Exercise directions → From top to bottom, return the listing exactly as it appears, omitting its images.

Input data →
%%

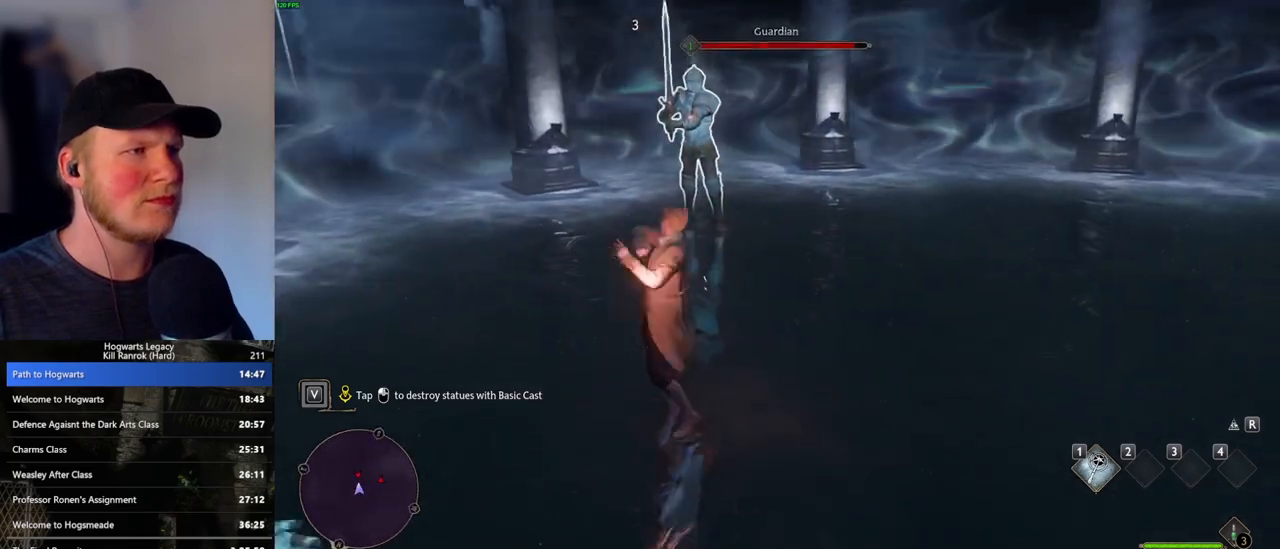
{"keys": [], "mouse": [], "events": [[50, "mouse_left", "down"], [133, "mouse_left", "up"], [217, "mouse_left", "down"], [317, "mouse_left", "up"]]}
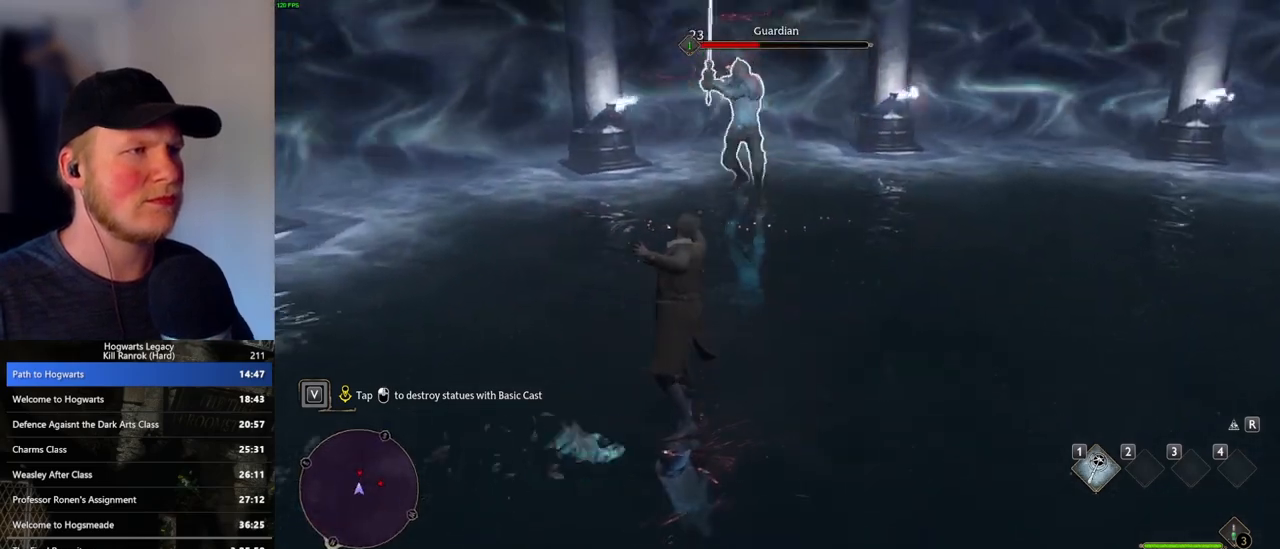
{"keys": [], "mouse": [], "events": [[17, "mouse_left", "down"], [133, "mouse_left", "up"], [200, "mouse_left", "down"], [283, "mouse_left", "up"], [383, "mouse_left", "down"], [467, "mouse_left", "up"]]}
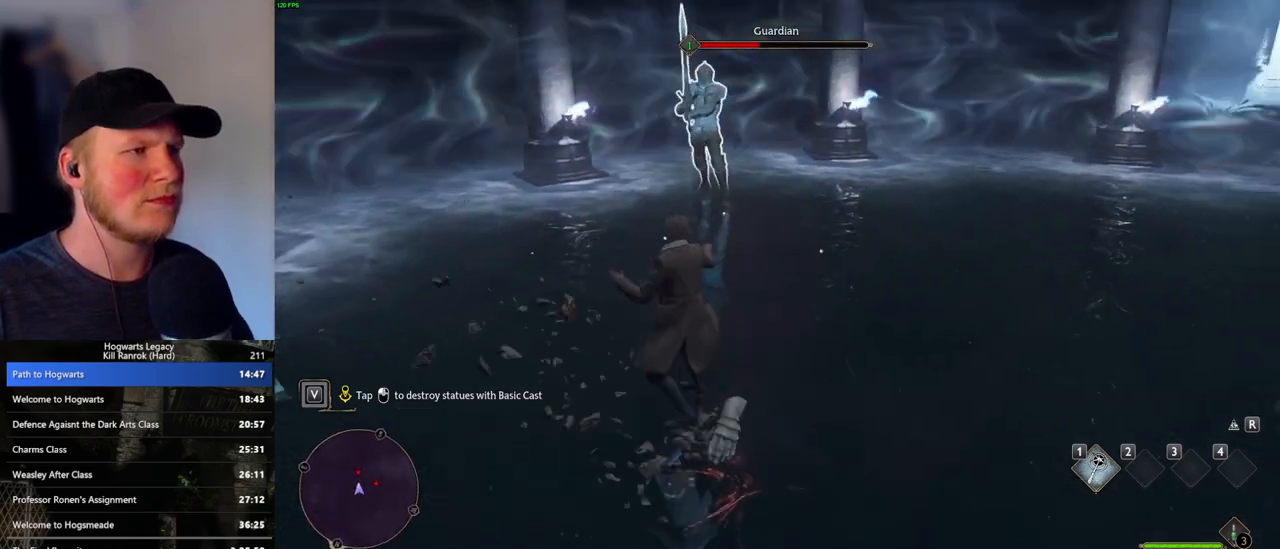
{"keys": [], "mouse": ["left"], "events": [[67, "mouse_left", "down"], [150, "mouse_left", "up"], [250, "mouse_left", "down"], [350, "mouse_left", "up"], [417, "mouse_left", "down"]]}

%%

Written answer →
{"keys": [], "mouse": [], "events": [[50, "mouse_left", "down"], [133, "mouse_left", "up"], [217, "mouse_left", "down"], [317, "mouse_left", "up"]]}
{"keys": [], "mouse": [], "events": [[17, "mouse_left", "down"], [133, "mouse_left", "up"], [200, "mouse_left", "down"], [283, "mouse_left", "up"], [383, "mouse_left", "down"], [467, "mouse_left", "up"]]}
{"keys": [], "mouse": ["left"], "events": [[67, "mouse_left", "down"], [150, "mouse_left", "up"], [250, "mouse_left", "down"], [350, "mouse_left", "up"], [417, "mouse_left", "down"]]}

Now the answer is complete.